Ducati: Lightweights!

Bikes

Photography by John Isaac / Magneto

Bologna has always been home to one of Italy’s most well known bike brand – Societa Scientifica Radio Brevetti Ducati. The early name is a clue to the company’s humble beginnings. In the industry’s infancy Bologna was something of a leader in radio communications. The university produced a certain Sig. Marconi (who invented wireless telegraphy) and in 1922 a young physics student named Adriano Cavalieri Ducati, whilst studying radio communications, developed his own radio transmitters and condensers.

So successful were his products that this earliest incarnation of the Ducati business was soon enjoying spectacular growth. The Ducati factory’s first motorised bicycle was a collaboration with a Turinese lawyer & designer Aldo Farinelli. His SIATA motor design was nicknamed the CUCCIOLO or Little Puppy – its build crammed in between the manufacture of everything from cameras, to radio parts and bicycle hubs. The design of this T1, and the T2 that came soon after, included a 48cc single engine and a handmade, super light steel frame.

These little machines proved economic, quick and easily maintained. Fitted to a variety of different cycle frames they sold quickly – perfect practical designs that proved the cheap reliable transport that post war Italians needed. The CUCCIOLO engine was to become the base for Ducati’s first branded motorcycles with new models such as the ’48’. In 1950 capacity increased to 60cc & then finally to 65cc. This new 65cc T3 was capable of 200mpg and a top speed of 40mph – and it entered the record books in May 1951 at Monza where a rider averaged a speed of 66kmph over a period of 24 hrs. In the early 1950s meanwhile the Boselli Brothers’ company ‘Modial’ had been producing winning motorcycles thanks in large part to a young engineer named Fabio Taglioni.

Ducati Meccanica, which had been suffering difficulties as a result of a number of unsuccessful products and financial mismanagement, reached out to Taglioni. In 1954 the young mechanical wizard was tasked with building a motorbikes that could win the Moto Giro Italia & save the company from going under. The ‘Taglioni’ era was a real new beginning for Ducati as a performance motorbike manufacturer.

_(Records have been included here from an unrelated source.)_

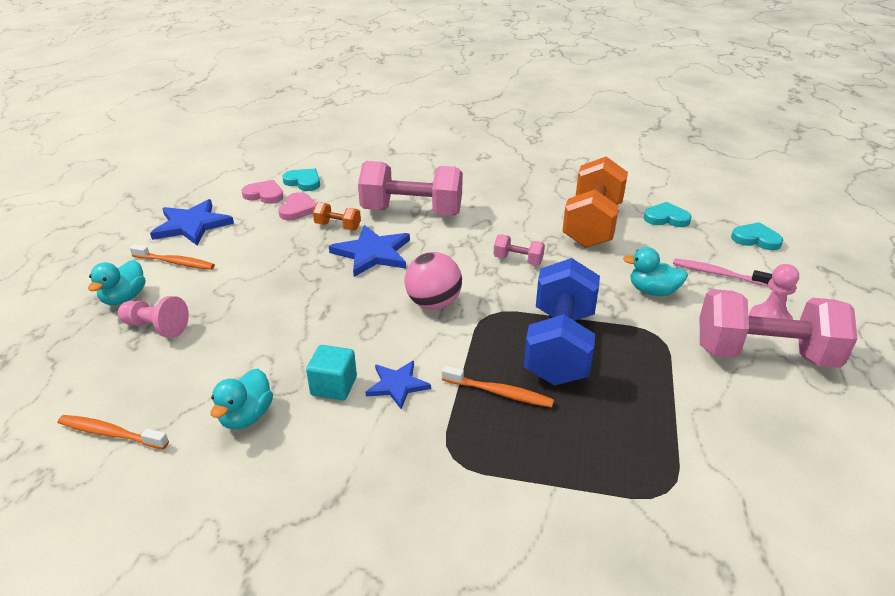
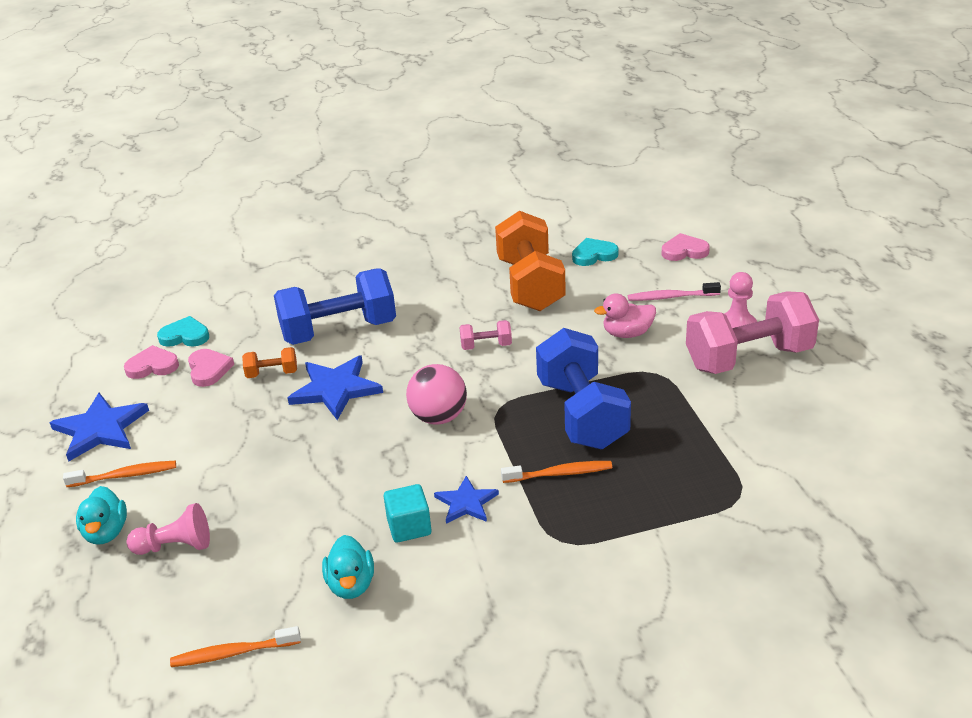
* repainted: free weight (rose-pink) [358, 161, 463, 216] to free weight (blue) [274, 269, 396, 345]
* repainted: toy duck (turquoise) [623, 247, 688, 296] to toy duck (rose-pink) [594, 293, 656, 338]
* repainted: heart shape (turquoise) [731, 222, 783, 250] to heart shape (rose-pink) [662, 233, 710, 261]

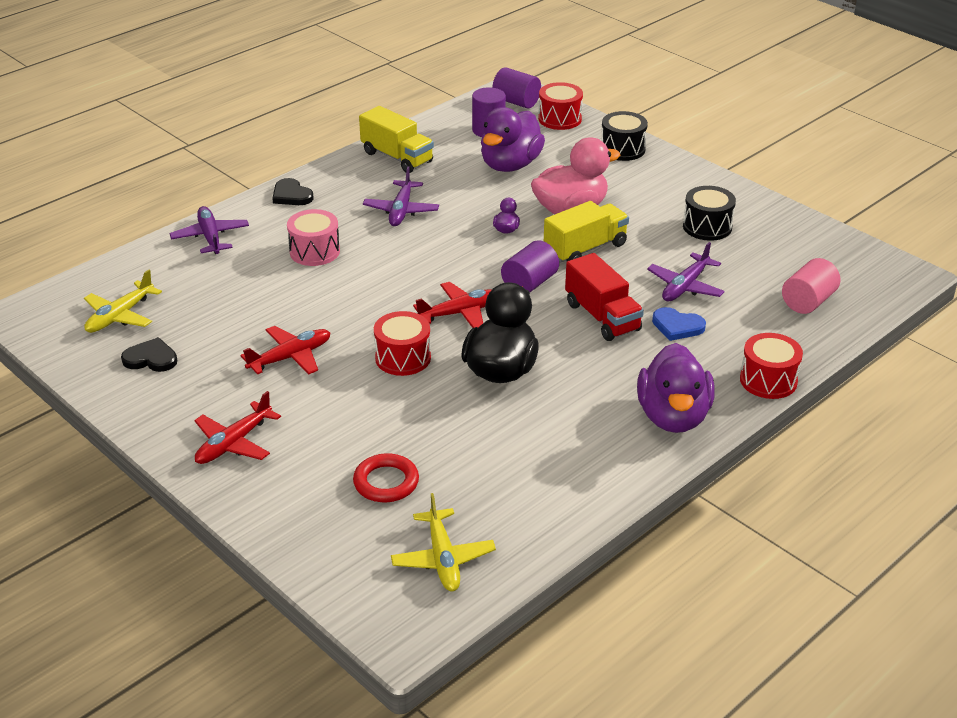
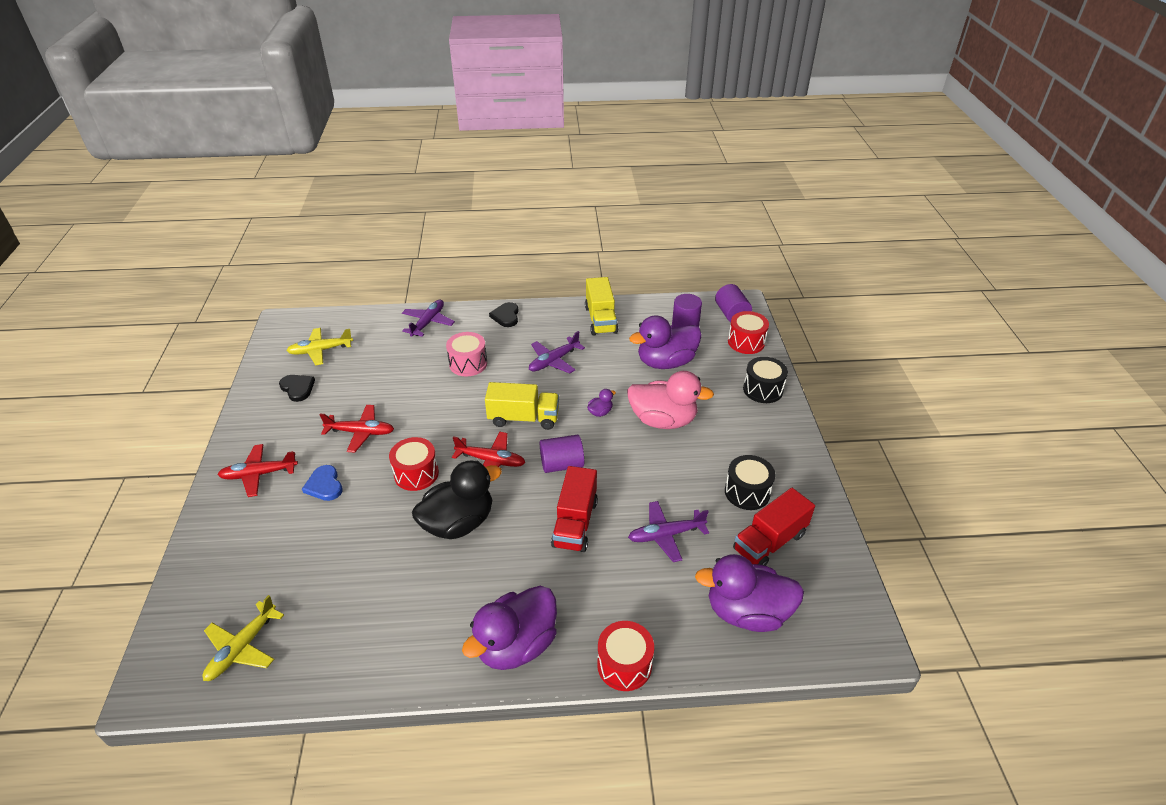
* gone: torus (crimson) [353, 453, 419, 502]
* shifted: lorry (bright yellow) [544, 201, 629, 263] to [485, 382, 559, 430]
* shifted: heart shape (blue) [652, 307, 706, 341] to [302, 465, 343, 501]
* swapped: cylinder shape (rose-pink) [782, 258, 840, 314] to toy duck (violet) [695, 554, 804, 632]
* new: lorry (crimson) [733, 488, 815, 566]

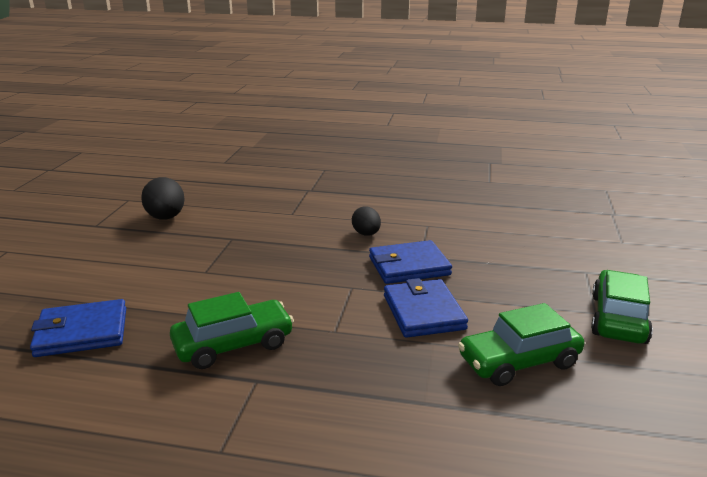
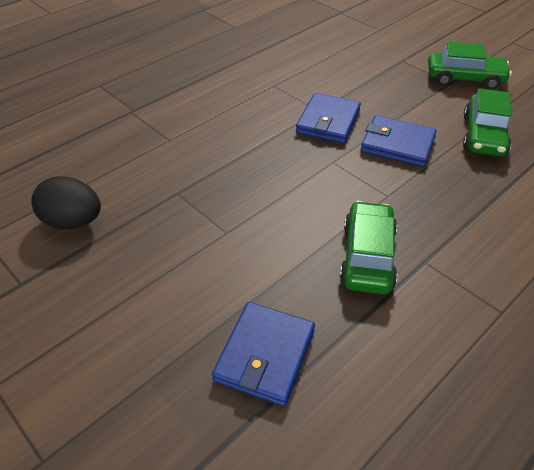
* gone: toy egg (jet-black) [352, 206, 381, 236]
* rotated: toy car (emerald) [591, 270, 653, 344] = [428, 41, 512, 90] 135 degrees clockwise

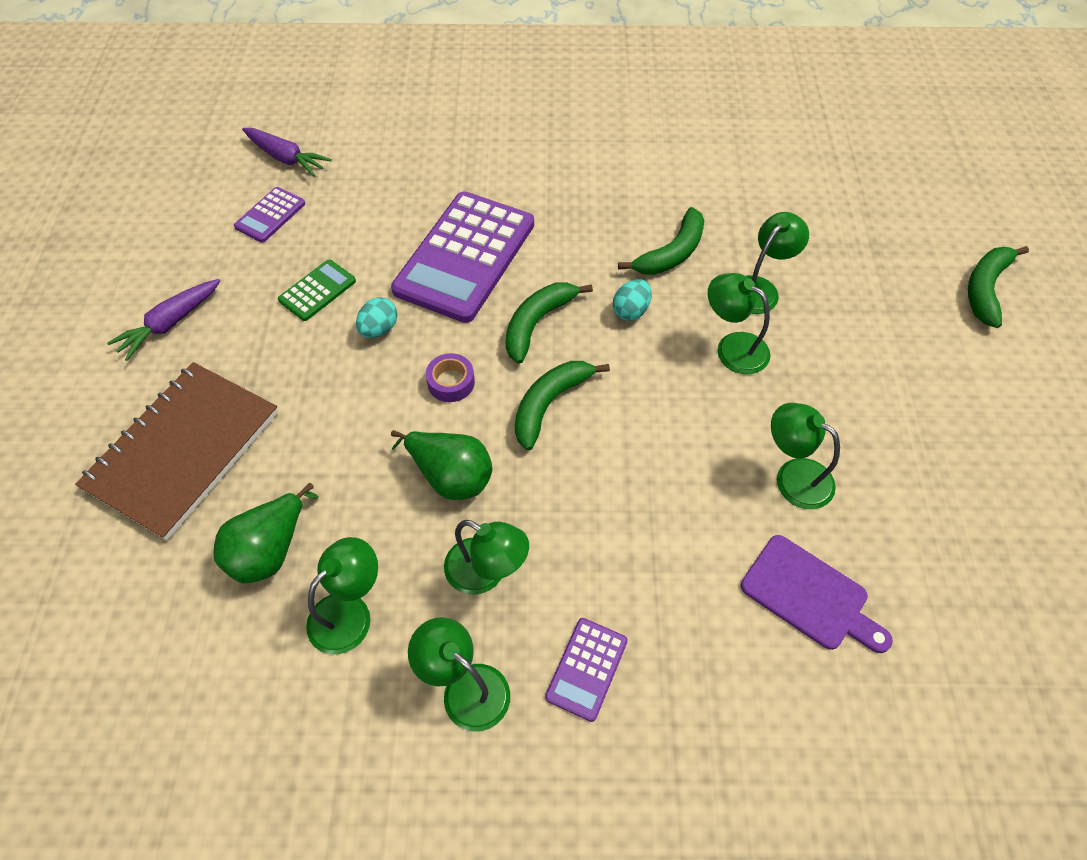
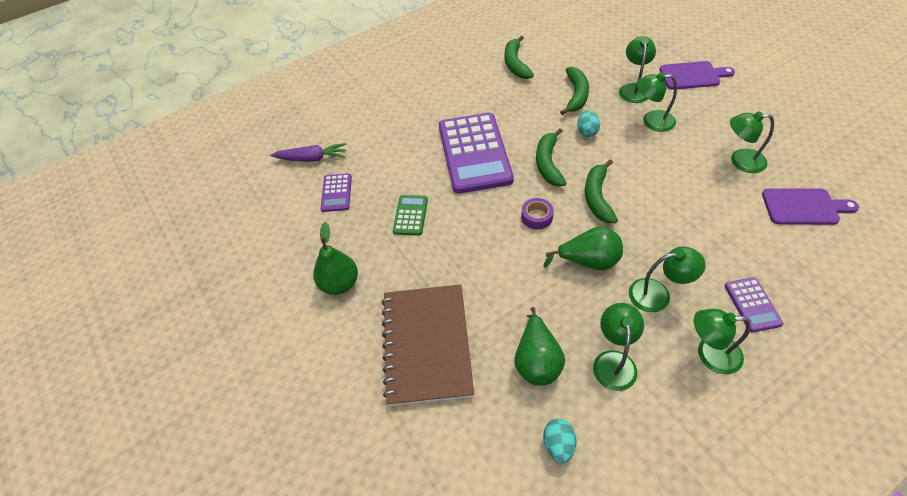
* swapped: root vegetable (violet) [107, 279, 220, 361] to pear (emerald) [313, 222, 358, 295]
* shifted: toy egg (turquoise) [356, 297, 398, 338] to [543, 419, 576, 463]
* shifted: banana fruit (emerald) [968, 246, 1029, 328] to [505, 35, 534, 79]
* new: cutting board (violet) [660, 61, 735, 90]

His first design for 1955 was the 98cc Gran Sports or ‘Marianna’ which came with a bevel driven, single overhead cammed engine (like those successfully raced by Norton for some time). The combination of a great engine with a well designed frame proved a winner.The biggest race in Italy at the time was the Moto Giro d’Italia , it was bigger than Grand Prix and as endurance as well as performance were the key winning factors a win meant instant commercial success for the Lightweight Ducatis.The team for the 1955 Giro were all riding the Gran Sports, with Gianni Antoni winning the Moto Giro outright on his Marianna.

The new Gran Sports were soon winning nearly every Italian race, outperforming much bigger machines. A Gran Sports again won the Moto Giro in 1956, this time in a DOHC 125cc version, ridden by Giuliano Maoggi. The Moto Giro has, with the support of Ducati been re-instated as a premier event. If your bike comes with less than 175 cubes of capacity and dates from before 1958, there isn’t a better event in which to compete.
With their low running costs and superb engineering, it’s little wonder that Lightweights have flowered in popularity.